- The paper demonstrates that lightweight encoder-decoder models, including T5 and BERT2BERT with sub-300M parameters, effectively standardize radiology reports.
- It uses MIMIC-CXR and CheXpert Plus datasets along with GPT-4 for weak annotation, employing methods like prefix prompting, in-context learning, and LoRA finetuning.
- Results reveal that BERT2BERT initialized from RoBERTa-PM-M3 outperforms T5 and tuned LLMs in both performance and cost-efficiency.
Structuring Radiology Reports: Challenging LLMs with Lightweight Models
Introduction
The paper "Structuring Radiology Reports: Challenging LLMs with Lightweight Models" (2506.00200) addresses the critical task of transforming unstructured radiology reports into standardized formats to improve both interpretability and applicability in ML applications. The unstructured nature of radiology reports commonly used in medical practices often results in inconsistencies that pose challenges in clinical interpretation and ML integration. LLMs have shown potential in automating this transformation but their deployment is limited by computational demands and concerns over data privacy. The paper explores the use of lightweight encoder-decoder models, specifically T5 and BERT2BERT with sub-300M parameters, as alternatives to LLMs for this task.
Methodology
The paper leverages datasets from MIMIC-CXR and CheXpert Plus, using GPT-4 as a weak annotator to create structured labels from free-text reports. Lightweight models, T5 and BERT2BERT, are trained and benchmarked against larger LLMs across various adaptation methods, including prefix prompting, in-context learning (ICL), and LoRA finetuning.
Figure 1: Dataset generation and experimental overview with LLMs and lightweight models.
Benchmarking and Results
The lightweight models were evaluated using several radiology-specific performance metrics such as GREEN and F1-SRR-BERT. The findings indicate that the BERT2BERT model, when initialized from RoBERTa-PM-M3 weights, consistently outperformed its T5 counterpart and even surpassed adaptively tuned LLMs in structuring task performance under most conditions.
Figure 2: Performance comparison of lightweight models initialized from varying domain-relevant pretrained models.
LoRA finetuning emerged as the most effective adaptation method for the LLMs, significantly enhancing their performance, especially in the Findings section, compared to prefix prompting and ICL.
Figure 3: LLM adaptation comparison showing the performance impacts of different tuning methods.

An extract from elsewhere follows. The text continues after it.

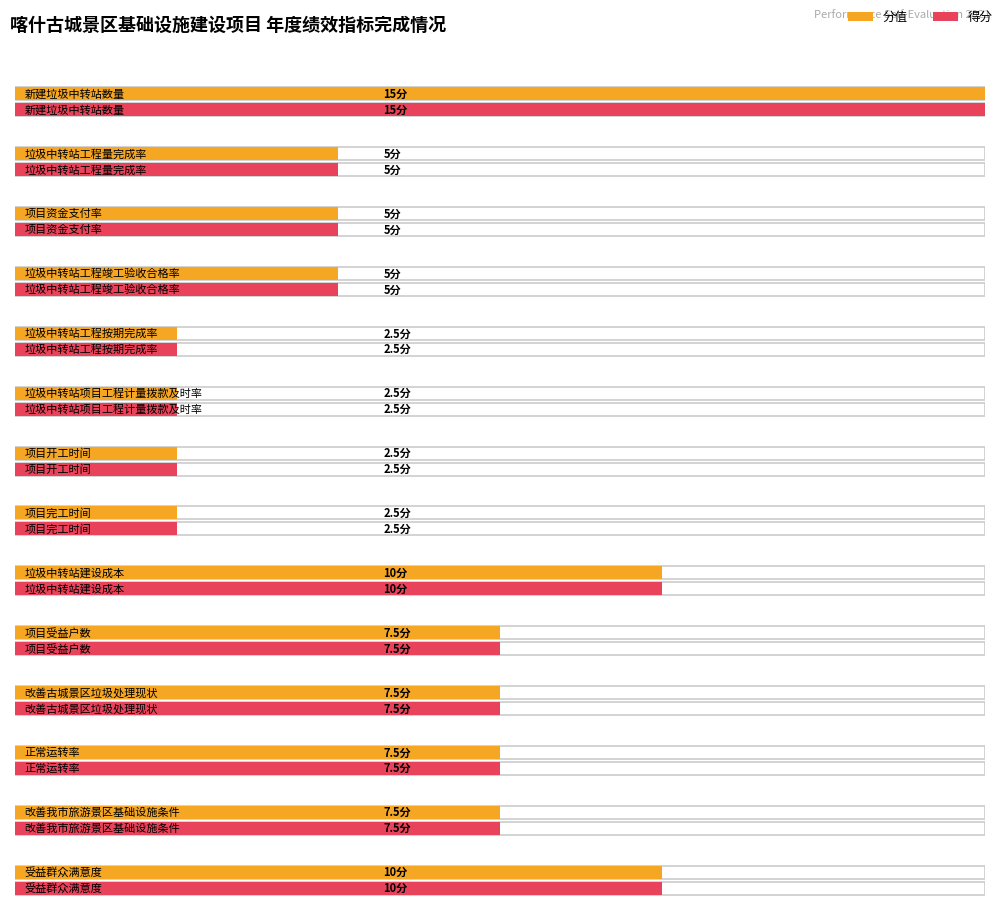

Where does the 得分 series first go above 7?

新建垃圾中转站数量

Cost and Efficiency Analysis
The paper highlights the cost-efficiency and sustainability of lightweight models, showing that these models operated with substantially less computational overhead than the LLMs, delivering results faster and with lower environmental impact.

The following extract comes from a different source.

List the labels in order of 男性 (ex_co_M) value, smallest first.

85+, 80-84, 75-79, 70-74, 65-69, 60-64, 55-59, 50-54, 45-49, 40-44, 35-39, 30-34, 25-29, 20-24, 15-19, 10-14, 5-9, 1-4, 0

Figure 4: Performance and efficiency trade-offs of LLaMA-3 models across different scales.
Discussion
This paper affirms the practicality of lightweight, task-specific models in healthcare settings where infrastructure limitations prevail. The smaller models' capacity to efficiently process radiology reports makes them a viable solution for standardizing report formats, thereby facilitating enhanced clinical workflows and supporting ML integrations without the complications associated with LLMs.

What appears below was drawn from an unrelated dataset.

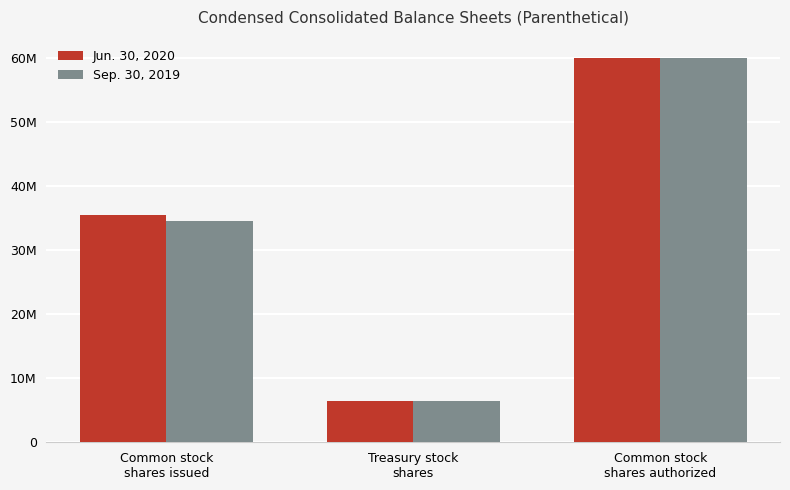

Are the bars grouped side by side (vs. stacked)?

Yes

Implications and Future Work
The paper's findings suggest that well-optimized lightweight models can effectively replace LLMs for specific tasks, mitigating the computational and privacy concerns that accompany LLM deployment. Future research could explore extending the application of lightweight models to other types of clinical reports or exploring hybrid models that balance the strengths of domain-specific knowledge with scalable performance benefits.
Conclusion
This paper presents compelling evidence that lightweight, task-specific models can serve as effective and efficient alternatives to their larger counterparts for the task of structuring radiology reports. The capability to perform effectively within cost and environmental constraints reinforces the importance of lightweight models in clinical practice, potentially guiding future AI developments in healthcare.